***** Exercise material

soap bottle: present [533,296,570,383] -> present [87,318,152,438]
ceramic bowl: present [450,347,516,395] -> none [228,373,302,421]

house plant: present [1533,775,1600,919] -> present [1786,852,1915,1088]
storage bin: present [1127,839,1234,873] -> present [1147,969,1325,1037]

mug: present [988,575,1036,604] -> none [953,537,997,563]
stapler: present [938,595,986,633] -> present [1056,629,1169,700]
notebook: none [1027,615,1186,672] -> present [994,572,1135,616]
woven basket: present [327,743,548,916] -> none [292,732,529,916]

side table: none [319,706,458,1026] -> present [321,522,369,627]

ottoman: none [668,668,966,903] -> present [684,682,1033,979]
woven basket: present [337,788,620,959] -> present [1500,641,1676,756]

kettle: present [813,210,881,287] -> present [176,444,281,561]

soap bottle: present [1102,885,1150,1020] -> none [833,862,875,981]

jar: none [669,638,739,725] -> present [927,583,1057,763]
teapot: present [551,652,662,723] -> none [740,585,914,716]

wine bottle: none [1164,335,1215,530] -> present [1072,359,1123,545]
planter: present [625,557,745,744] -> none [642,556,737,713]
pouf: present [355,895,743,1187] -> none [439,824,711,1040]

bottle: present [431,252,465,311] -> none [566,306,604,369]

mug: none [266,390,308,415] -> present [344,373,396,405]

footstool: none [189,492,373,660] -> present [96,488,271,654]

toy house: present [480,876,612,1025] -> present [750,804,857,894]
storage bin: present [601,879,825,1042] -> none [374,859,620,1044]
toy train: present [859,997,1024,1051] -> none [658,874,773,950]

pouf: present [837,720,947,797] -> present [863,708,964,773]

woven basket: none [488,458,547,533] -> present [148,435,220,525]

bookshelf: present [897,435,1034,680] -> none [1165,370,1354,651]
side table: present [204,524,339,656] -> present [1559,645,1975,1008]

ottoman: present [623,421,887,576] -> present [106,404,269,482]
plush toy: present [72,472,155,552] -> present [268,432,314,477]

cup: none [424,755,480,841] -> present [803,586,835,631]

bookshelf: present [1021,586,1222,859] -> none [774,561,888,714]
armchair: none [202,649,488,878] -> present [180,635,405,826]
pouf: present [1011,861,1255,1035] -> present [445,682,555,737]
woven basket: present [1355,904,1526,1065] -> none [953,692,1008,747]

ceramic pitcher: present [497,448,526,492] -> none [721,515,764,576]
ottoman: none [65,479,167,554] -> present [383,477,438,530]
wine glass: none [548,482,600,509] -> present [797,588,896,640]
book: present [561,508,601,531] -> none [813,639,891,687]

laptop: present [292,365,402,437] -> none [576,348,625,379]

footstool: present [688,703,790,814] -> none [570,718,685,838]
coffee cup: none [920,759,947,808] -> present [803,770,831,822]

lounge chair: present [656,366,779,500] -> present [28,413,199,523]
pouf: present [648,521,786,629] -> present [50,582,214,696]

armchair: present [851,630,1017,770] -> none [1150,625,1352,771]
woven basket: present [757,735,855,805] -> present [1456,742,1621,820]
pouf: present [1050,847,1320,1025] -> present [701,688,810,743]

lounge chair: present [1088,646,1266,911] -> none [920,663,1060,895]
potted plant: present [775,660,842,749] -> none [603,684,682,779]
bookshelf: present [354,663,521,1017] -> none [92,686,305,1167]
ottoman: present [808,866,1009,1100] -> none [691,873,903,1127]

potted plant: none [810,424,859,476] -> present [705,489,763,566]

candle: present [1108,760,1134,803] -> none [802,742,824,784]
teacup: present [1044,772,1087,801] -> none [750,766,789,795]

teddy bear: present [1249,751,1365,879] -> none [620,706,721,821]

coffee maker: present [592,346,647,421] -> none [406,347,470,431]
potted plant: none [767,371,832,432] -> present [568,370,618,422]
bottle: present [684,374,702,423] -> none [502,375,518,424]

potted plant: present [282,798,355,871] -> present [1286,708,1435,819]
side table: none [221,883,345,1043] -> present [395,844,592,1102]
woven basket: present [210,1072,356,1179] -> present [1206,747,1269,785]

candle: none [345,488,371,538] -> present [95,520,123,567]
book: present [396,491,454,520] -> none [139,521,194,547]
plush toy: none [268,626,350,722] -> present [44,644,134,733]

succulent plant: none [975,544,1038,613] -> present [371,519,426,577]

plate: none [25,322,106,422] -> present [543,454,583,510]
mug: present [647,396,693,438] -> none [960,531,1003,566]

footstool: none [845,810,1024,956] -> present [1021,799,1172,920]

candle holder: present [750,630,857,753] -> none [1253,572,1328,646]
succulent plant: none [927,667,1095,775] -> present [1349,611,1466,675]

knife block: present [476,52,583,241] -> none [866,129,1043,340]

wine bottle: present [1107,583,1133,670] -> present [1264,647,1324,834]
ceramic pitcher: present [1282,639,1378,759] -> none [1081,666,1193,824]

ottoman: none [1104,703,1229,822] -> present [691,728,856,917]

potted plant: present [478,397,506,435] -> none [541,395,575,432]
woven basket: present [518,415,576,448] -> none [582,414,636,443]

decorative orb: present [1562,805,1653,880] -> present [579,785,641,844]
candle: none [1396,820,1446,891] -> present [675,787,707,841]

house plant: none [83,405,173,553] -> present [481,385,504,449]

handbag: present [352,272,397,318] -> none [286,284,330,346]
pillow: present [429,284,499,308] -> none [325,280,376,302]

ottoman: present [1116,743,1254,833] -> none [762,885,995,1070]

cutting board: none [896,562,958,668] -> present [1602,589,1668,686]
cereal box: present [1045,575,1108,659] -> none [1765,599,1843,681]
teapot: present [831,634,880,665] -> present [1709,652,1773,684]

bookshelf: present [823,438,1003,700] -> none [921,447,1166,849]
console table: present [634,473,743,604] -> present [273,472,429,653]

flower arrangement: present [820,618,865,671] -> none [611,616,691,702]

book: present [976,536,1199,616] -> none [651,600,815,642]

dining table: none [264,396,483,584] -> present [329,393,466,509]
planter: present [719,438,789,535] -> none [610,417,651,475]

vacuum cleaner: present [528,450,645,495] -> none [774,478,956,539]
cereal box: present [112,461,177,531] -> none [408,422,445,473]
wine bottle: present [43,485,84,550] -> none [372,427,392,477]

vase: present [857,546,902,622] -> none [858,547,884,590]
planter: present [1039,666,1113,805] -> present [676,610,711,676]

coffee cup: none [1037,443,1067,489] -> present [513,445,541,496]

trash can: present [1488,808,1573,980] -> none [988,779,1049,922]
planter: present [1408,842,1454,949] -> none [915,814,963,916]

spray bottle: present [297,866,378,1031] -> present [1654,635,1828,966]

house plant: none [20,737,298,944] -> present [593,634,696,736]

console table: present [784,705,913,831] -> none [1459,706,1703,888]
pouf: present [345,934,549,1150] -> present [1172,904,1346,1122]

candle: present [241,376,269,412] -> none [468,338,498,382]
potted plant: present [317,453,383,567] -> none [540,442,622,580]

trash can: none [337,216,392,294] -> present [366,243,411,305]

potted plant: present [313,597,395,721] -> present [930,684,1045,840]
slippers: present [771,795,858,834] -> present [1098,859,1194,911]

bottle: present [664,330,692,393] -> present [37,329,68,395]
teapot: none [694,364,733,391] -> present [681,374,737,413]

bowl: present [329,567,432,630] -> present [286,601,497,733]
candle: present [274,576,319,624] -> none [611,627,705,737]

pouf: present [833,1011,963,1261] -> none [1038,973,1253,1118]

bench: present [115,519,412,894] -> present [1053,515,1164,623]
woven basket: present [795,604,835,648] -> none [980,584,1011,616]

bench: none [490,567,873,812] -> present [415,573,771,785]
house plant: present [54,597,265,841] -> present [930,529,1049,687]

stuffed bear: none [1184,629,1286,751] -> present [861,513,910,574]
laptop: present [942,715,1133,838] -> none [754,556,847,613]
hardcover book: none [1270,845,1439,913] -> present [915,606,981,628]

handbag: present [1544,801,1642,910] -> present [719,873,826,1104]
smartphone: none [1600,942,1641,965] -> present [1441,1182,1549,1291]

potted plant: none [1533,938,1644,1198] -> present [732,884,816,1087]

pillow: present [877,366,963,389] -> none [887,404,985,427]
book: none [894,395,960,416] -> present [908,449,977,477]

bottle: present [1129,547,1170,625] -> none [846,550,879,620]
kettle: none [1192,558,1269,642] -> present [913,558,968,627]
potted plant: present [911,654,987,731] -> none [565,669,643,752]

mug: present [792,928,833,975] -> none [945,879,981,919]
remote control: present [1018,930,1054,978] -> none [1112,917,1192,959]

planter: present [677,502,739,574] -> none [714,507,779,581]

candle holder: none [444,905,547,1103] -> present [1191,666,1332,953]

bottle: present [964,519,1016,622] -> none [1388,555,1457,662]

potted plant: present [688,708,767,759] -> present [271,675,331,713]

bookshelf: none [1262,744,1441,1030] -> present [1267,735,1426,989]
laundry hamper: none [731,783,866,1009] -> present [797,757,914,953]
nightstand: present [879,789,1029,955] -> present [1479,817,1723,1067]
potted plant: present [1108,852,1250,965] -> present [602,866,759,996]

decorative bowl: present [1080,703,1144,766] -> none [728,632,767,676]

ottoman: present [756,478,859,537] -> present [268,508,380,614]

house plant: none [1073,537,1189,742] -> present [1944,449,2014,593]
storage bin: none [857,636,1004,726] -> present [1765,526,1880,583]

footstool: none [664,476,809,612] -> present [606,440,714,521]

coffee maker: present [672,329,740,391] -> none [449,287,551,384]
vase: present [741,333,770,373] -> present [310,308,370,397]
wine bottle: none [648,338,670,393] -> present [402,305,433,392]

**********

_What you should do_:
Please tally the lines of the entries that contain the string "teapot" and reply with the count alone.

_Answer box_:
3